**Records supplied**.
..........

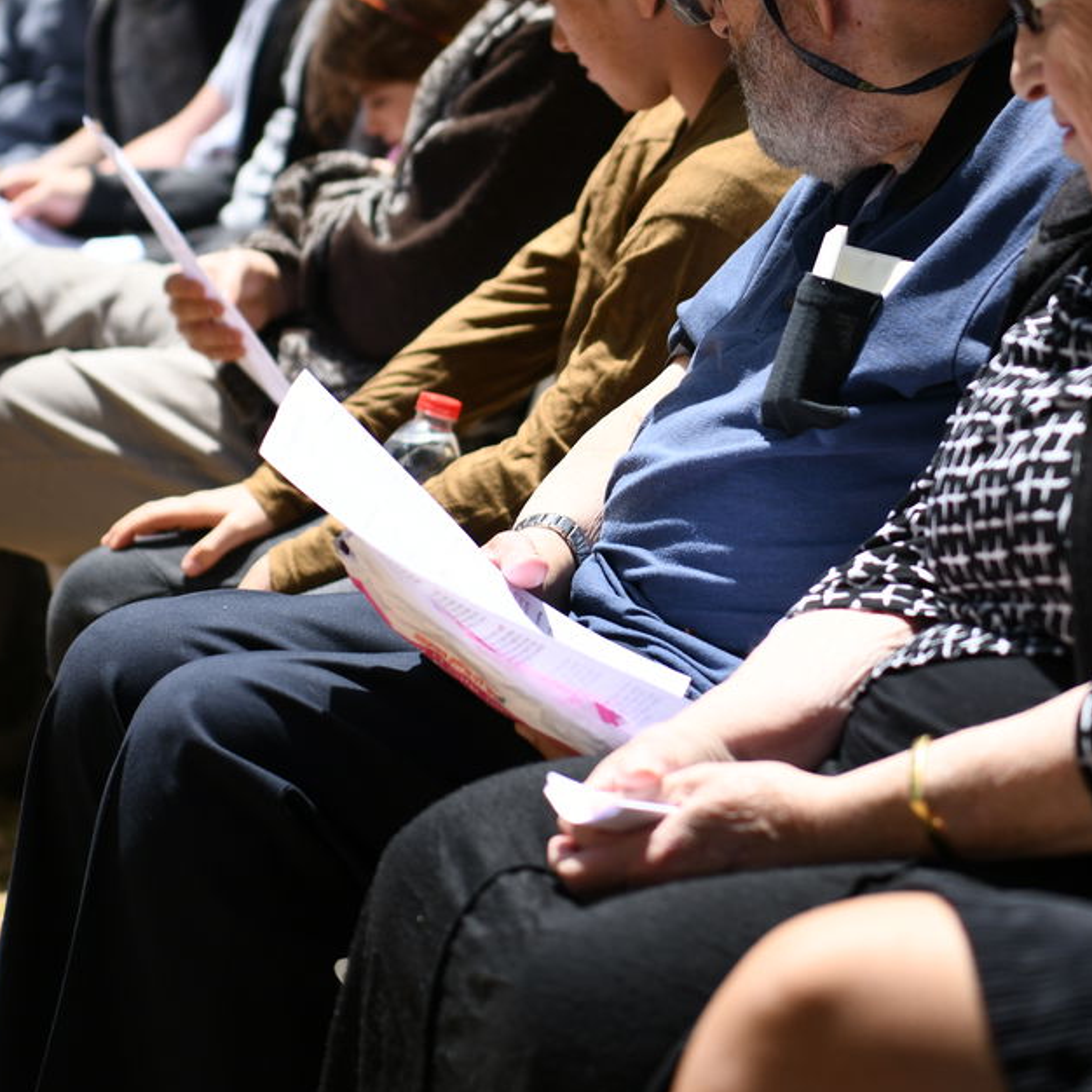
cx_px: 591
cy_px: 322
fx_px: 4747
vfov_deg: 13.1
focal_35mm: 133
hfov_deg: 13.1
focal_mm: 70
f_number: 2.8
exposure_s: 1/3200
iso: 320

..........

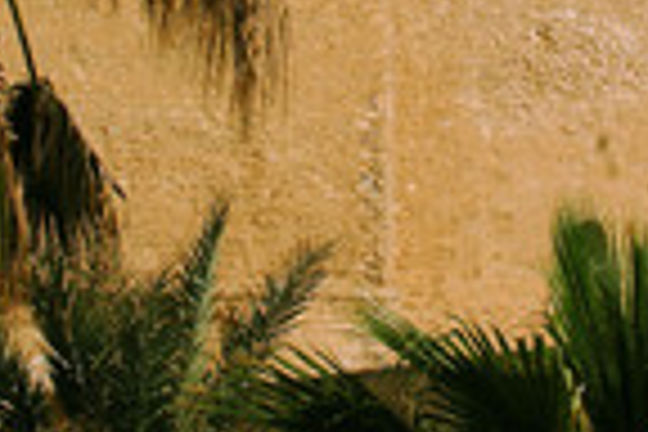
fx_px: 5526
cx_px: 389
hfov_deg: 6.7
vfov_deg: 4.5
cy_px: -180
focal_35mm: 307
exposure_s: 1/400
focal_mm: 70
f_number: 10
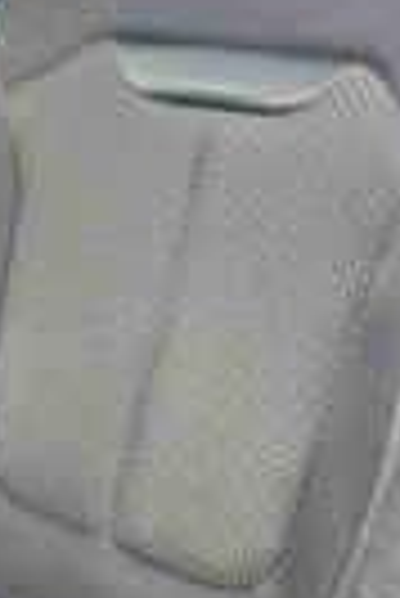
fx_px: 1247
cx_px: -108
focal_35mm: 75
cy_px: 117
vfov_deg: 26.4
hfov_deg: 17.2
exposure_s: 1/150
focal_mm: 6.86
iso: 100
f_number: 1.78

..........

**Exercise brief**. From the records above, copy out the line with "cx_px: -108", the line with "f_number: 1.78", and every line between them, word for word.

**Task solution**.
cx_px: -108
focal_35mm: 75
cy_px: 117
vfov_deg: 26.4
hfov_deg: 17.2
exposure_s: 1/150
focal_mm: 6.86
iso: 100
f_number: 1.78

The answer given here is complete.